The analysis crunched data lenders provide to comply with the federal Home Mortgage Disclosure Act, which shows home lending activity for each census tract by race of the borrower. Since the data does not include information about borrowers’ credit scores, a key factor affecting interest rates, the analysis considered income and debt levels, and found the disparities still existed: White borrowers who earned less than $100,000 had an average interest rate of about 3.93%, compared to 4.20% for Black borrowers who earned more than $100,000.
Further, the analysis found that the three banks denied Black homeowners refinancing almost twice as often as white homeowners. Nearly a quarter of Black homeowners were rejected when they tried to refinance, compared to just under 13% of white homeowners.
“Black borrowers are getting stuck with those higher interest rates during times of generally higher interest rates, and then interest rates fall and they try to refinance, but they can’t, while white borrowers can,” said Will Spisak, a senior program associate with the New Economy Project.

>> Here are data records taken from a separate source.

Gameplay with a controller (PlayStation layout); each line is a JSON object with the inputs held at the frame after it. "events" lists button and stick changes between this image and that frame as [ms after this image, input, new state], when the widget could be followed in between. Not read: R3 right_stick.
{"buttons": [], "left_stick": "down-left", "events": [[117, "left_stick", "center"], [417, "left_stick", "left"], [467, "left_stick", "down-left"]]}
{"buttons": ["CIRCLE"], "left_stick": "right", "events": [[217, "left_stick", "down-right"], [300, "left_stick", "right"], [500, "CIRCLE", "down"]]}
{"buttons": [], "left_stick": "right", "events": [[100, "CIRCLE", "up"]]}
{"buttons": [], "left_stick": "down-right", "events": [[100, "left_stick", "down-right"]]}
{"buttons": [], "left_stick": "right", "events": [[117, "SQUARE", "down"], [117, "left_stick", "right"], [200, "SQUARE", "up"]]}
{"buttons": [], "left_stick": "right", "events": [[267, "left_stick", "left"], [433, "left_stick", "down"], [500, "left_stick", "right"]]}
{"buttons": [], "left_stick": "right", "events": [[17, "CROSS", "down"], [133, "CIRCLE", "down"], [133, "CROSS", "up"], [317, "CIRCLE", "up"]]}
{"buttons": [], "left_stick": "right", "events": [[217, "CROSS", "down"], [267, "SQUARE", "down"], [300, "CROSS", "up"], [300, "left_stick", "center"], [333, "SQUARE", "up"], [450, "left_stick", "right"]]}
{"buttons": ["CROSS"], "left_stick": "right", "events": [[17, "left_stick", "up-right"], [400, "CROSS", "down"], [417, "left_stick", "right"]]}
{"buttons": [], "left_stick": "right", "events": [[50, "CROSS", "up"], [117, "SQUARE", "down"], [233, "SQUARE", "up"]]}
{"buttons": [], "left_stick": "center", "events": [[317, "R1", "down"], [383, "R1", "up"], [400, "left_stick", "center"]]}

The three banks in the analysis hold most of New York City’s government deposits, and Spisak suggested the city could use its leverage to hold the banks to task.
Bank of America and Citibank declined to comment. JP Morgan Chase criticized the analysis.
“We agree that equitable home lending is non-negotiable,” a spokesperson said in a statement, “but this analysis misrepresents the situation by ignoring key factors like borrowers’ credit scores or properties’ loan-to-value ratio.” (The loan-to-value ratio reflects how much of the purchase price has to be financed by borrowing — the bigger the down payment, the more favorable the ratio.) Lenders take credit scores and loan-to-value ratios into account when determining whether to lend and the terms of the loans.
Redlining and Banking Deserts
The Consumer Financial Protection Bureau has pointed out that Black and Hispanic borrowers overall have lower credit scores than white borrowers, which may help explain certain disparities in lending rates and decisions. Lower credit scores may lead to higher interest rates and rates of refinancing denial for borrowers of color.
But some scholars and economists have argued the scoring ignores a history of discrimination that helps account for why people of color may have lower scores. Redlining by lenders in the 20th century prevented many non-white people from building home equity, a significant source of generational wealth that can help future generations make substantial down payments. Employment discrimination and “banking deserts” also play into financial disadvantages and a lack of resources for non-white people.
For individuals navigating the home lending market, it can be hard to understand what they may be up against or compare their interest rates to others’.
A first-time homebuyer and management consultant, Vicky Morgan said she had “excellent” credit and a great job when it was time to purchase a house in Cypress Hills, Brooklyn. She secured a 4.25% rate on a mortgage in 2020.
“I’ve always suspected that I had a higher rate than everybody else at that time, but I couldn’t prove it,” said Morgan, who is Black.
Average rates at the time hovered just over 3%, according to Freddie Mac data.
Previous reports, news articles, and research have also found discrepancies among races in mortgage interest rates and mortgage denials.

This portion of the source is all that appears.